Assignment:
Print out the data that follows exactly, character for character, apart from the pictures.

[[ Collected data open ]]

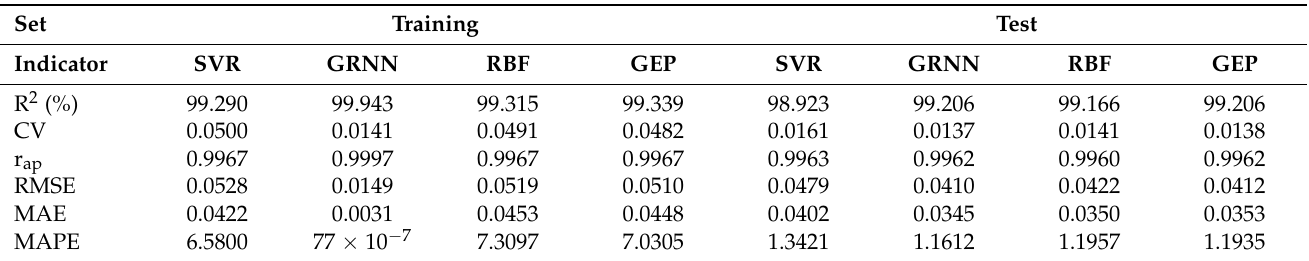
Table 1. The goodness of fit test for the Cu sample mass loss in the cavitation field.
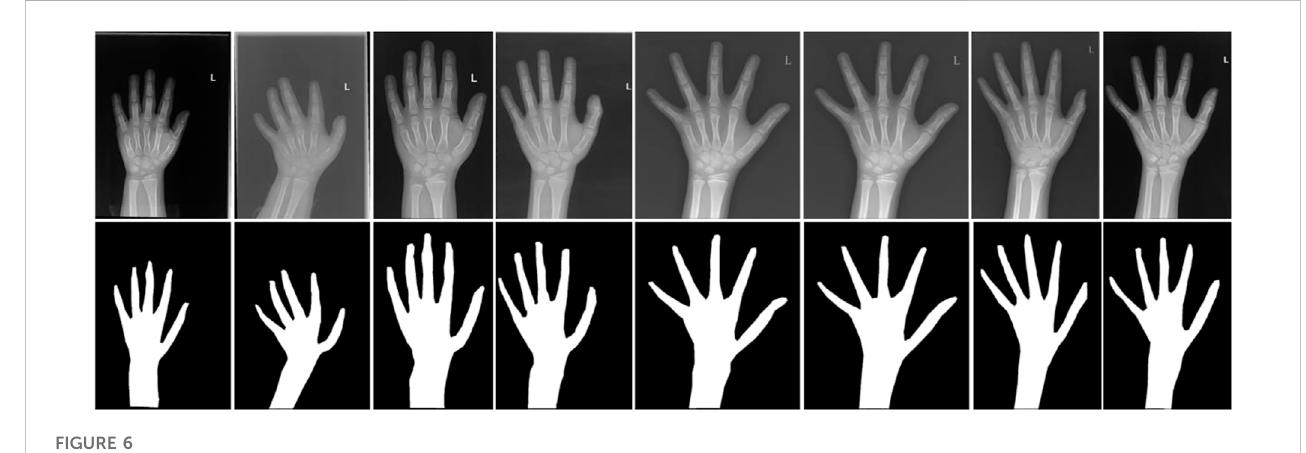
FIGURE 6 Results of hand bone segmentation.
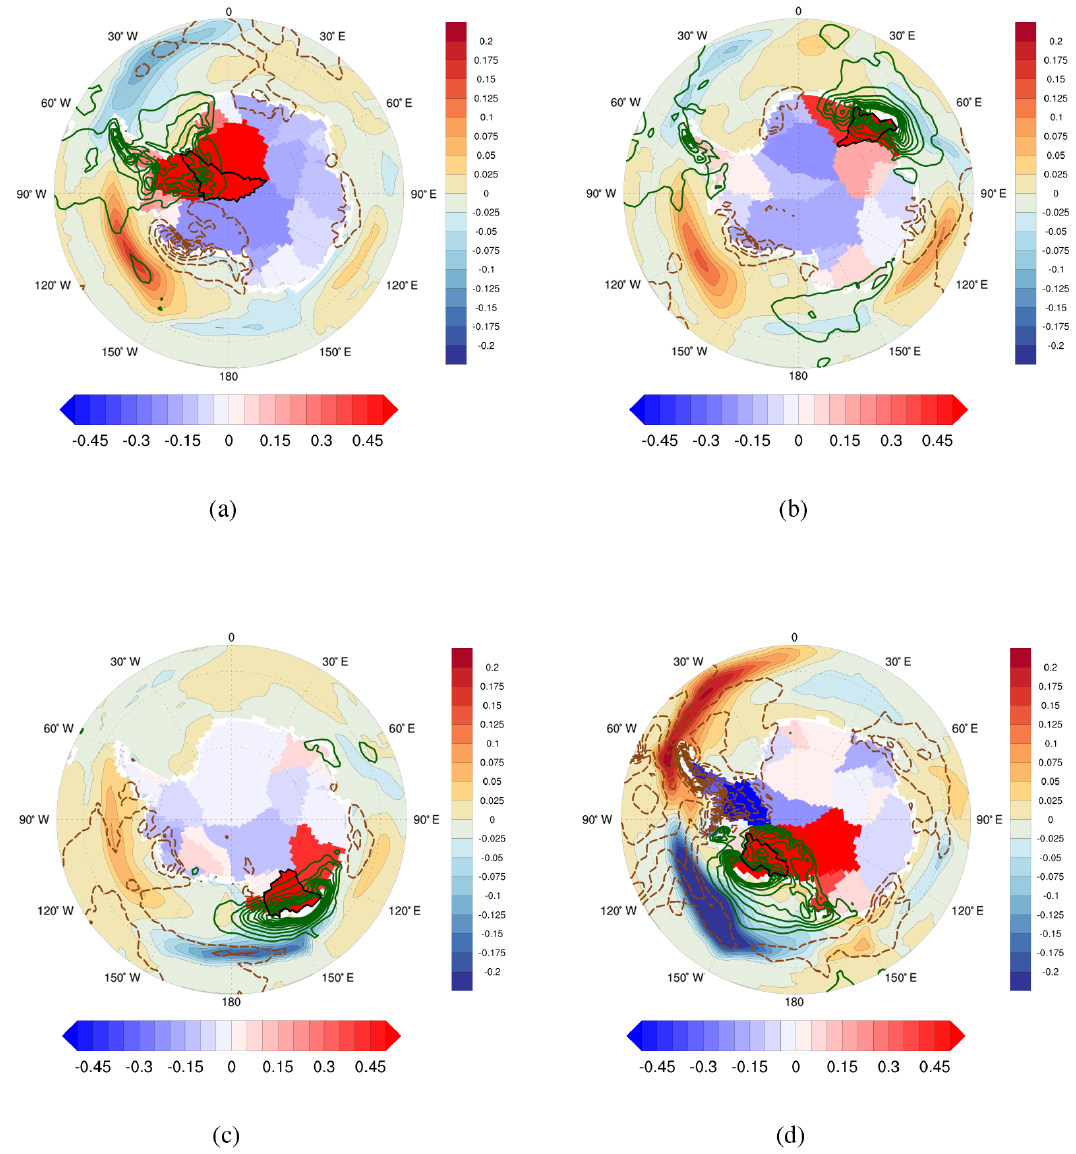
Figure 6. (a–d) Solid shading over ocean areas: composite sea ice concentration climatology differences (vertical color bar, high minus low basin-specific integrated precipitation). Contour lines: composite P − E climatology differences. Positive inter-composite P − E difference colored green; negative inter-composite P − E difference colored brown. Contours at 1mgm − 2 s − 1 intervals, to a minimum/maximum of − 10/10mgm − 2 s − 1 . Basin-specific coloring and basin outlines as in Fig. 4 (horizontal color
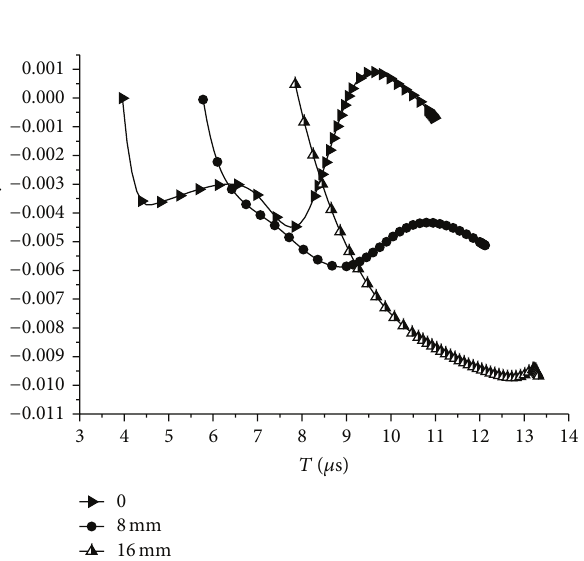
Figure 2: Experimental stress-time curves.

[[ Collected data closed ]]

Exercise solution:
Table 1. The goodness of fit test for the Cu sample mass loss in the cavitation field.
FIGURE 6 Results of hand bone segmentation.
Figure 6. (a–d) Solid shading over ocean areas: composite sea ice concentration climatology differences (vertical color bar, high minus low basin-specific integrated precipitation). Contour lines: composite P − E climatology differences. Positive inter-composite P − E difference colored green; negative inter-composite P − E difference colored brown. Contours at 1mgm − 2 s − 1 intervals, to a minimum/maximum of − 10/10mgm − 2 s − 1 . Basin-specific coloring and basin outlines as in Fig. 4 (horizontal color
Figure 2: Experimental stress-time curves.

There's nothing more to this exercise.